» **Work to be completed**:
At the line containing "X93068752Y-47795149D02*", begin retyping, and continue word for word until the records below run out.

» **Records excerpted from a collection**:
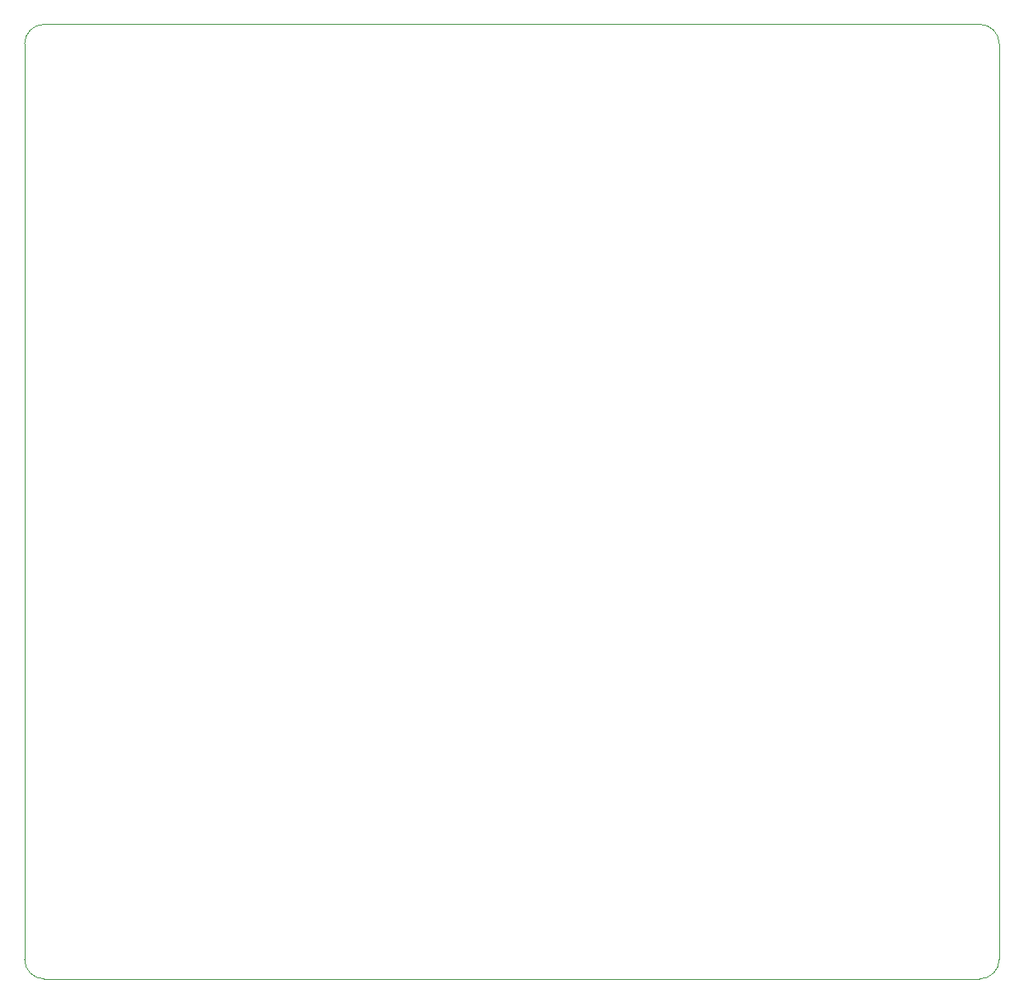
<source format=gbr>
%TF.GenerationSoftware,KiCad,Pcbnew,5.1.4*%
%TF.CreationDate,2019-11-11T16:17:41+01:00*%
%TF.ProjectId,main-board,6d61696e-2d62-46f6-9172-642e6b696361,rev?*%
%TF.SameCoordinates,Original*%
%TF.FileFunction,Profile,NP*%
%FSLAX46Y46*%
G04 Gerber Fmt 4.6, Leading zero omitted, Abs format (unit mm)*
G04 Created by KiCad (PCBNEW 5.1.4) date 2019-11-11 16:17:41*
%MOMM*%
%LPD*%
G04 APERTURE LIST*
%ADD10C,0.050000*%
G04 APERTURE END LIST*
D10*
X95068752Y-45795149D02*
X191068752Y-45795149D01*
X191068752Y-143779149D02*
X95068752Y-143779149D01*
X93068752Y-141782800D02*
X93068752Y-47795149D01*
X193068752Y-47795149D02*
X193068752Y-141782800D01*
X191068752Y-45795149D02*
G75*
G02X193068752Y-47795149I0J-2000000D01*
G01*
X93068752Y-47795149D02*
G75*
G02X95068752Y-45795149I2000000J0D01*
G01*
X95068752Y-143779149D02*
G75*
G02X93068752Y-141779149I0J2000000D01*
G01*
X193068752Y-141779149D02*
G75*
G02X191068752Y-143779149I-2000000J0D01*
G01*
M02*

</source>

» **Solution**:
X93068752Y-47795149D02*
G75*
G02X95068752Y-45795149I2000000J0D01*
G01*
X95068752Y-143779149D02*
G75*
G02X93068752Y-141779149I0J2000000D01*
G01*
X193068752Y-141779149D02*
G75*
G02X191068752Y-143779149I-2000000J0D01*
G01*
M02*

</source>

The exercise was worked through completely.